§ **TO DO**: Leave out any pictures and transcribe all other data below exactly.

§ **DATASET RECORDS**:
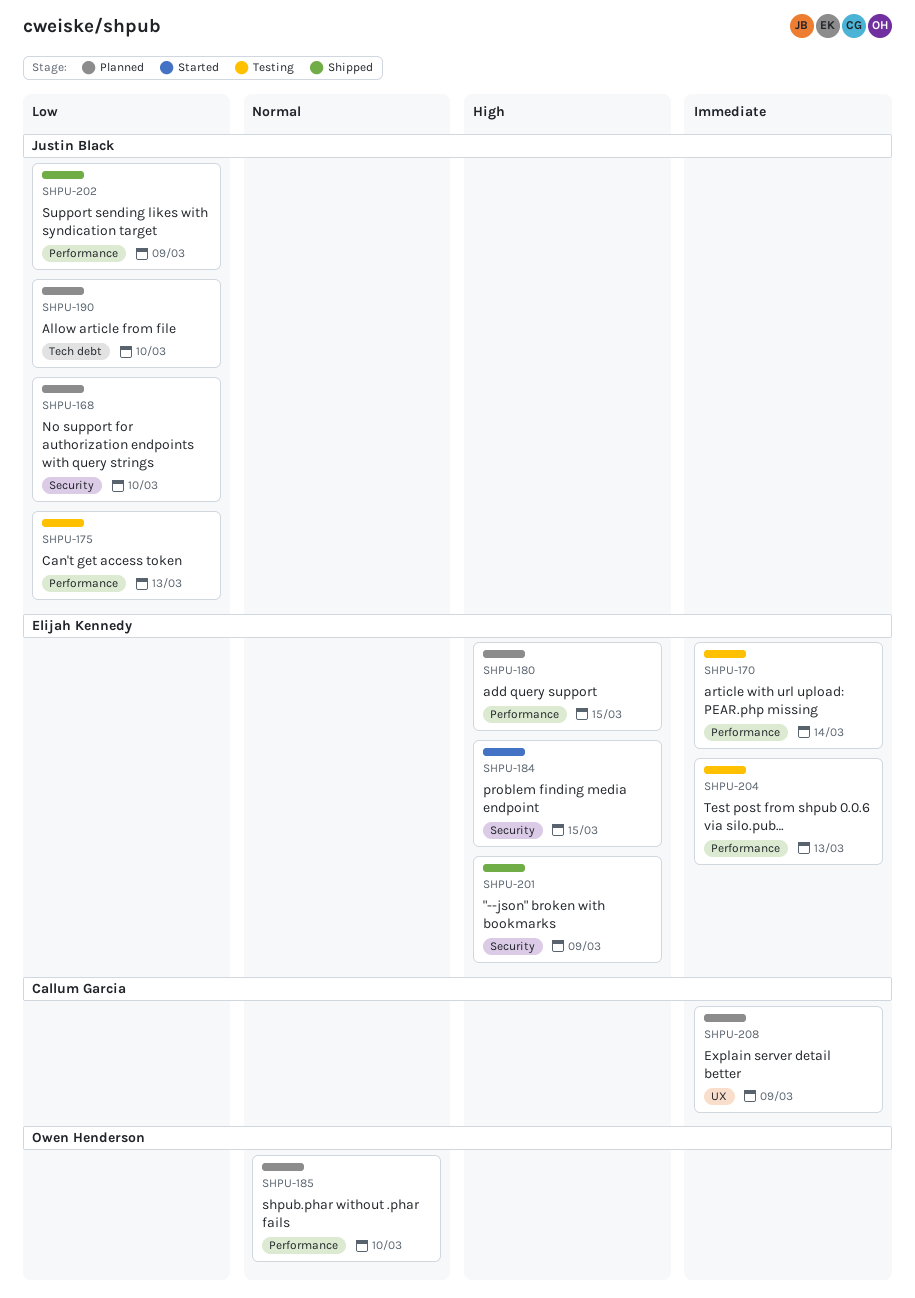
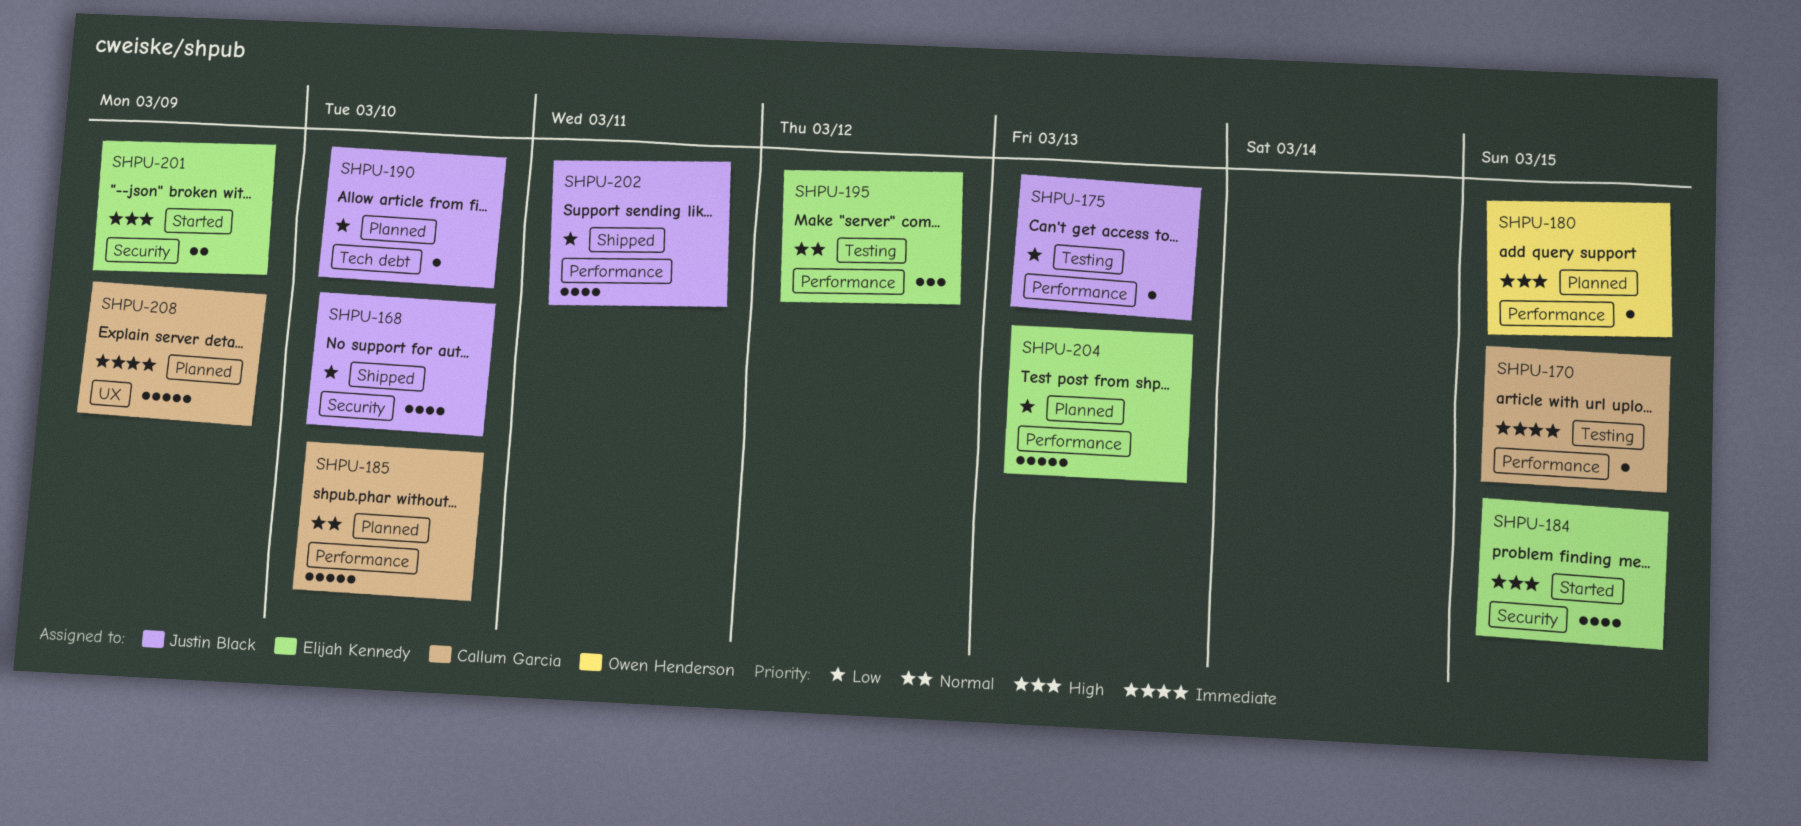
SHPU-168, status: Planned -> Shipped
SHPU-170, owner: Elijah Kennedy -> Callum Garcia
SHPU-170, due: Mar 14 -> Mar 15
SHPU-180, owner: Elijah Kennedy -> Owen Henderson
SHPU-185, owner: Owen Henderson -> Callum Garcia
SHPU-195: none -> present
SHPU-201, status: Shipped -> Started
SHPU-202, due: Mar 9 -> Mar 11
SHPU-204, status: Testing -> Planned
SHPU-204, priority: Immediate -> Low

§ **RESPONSE FOR THIS EXERCISE**:
SHPU-168, status: Planned -> Shipped
SHPU-170, owner: Elijah Kennedy -> Callum Garcia
SHPU-170, due: Mar 14 -> Mar 15
SHPU-180, owner: Elijah Kennedy -> Owen Henderson
SHPU-185, owner: Owen Henderson -> Callum Garcia
SHPU-195: none -> present
SHPU-201, status: Shipped -> Started
SHPU-202, due: Mar 9 -> Mar 11
SHPU-204, status: Testing -> Planned
SHPU-204, priority: Immediate -> Low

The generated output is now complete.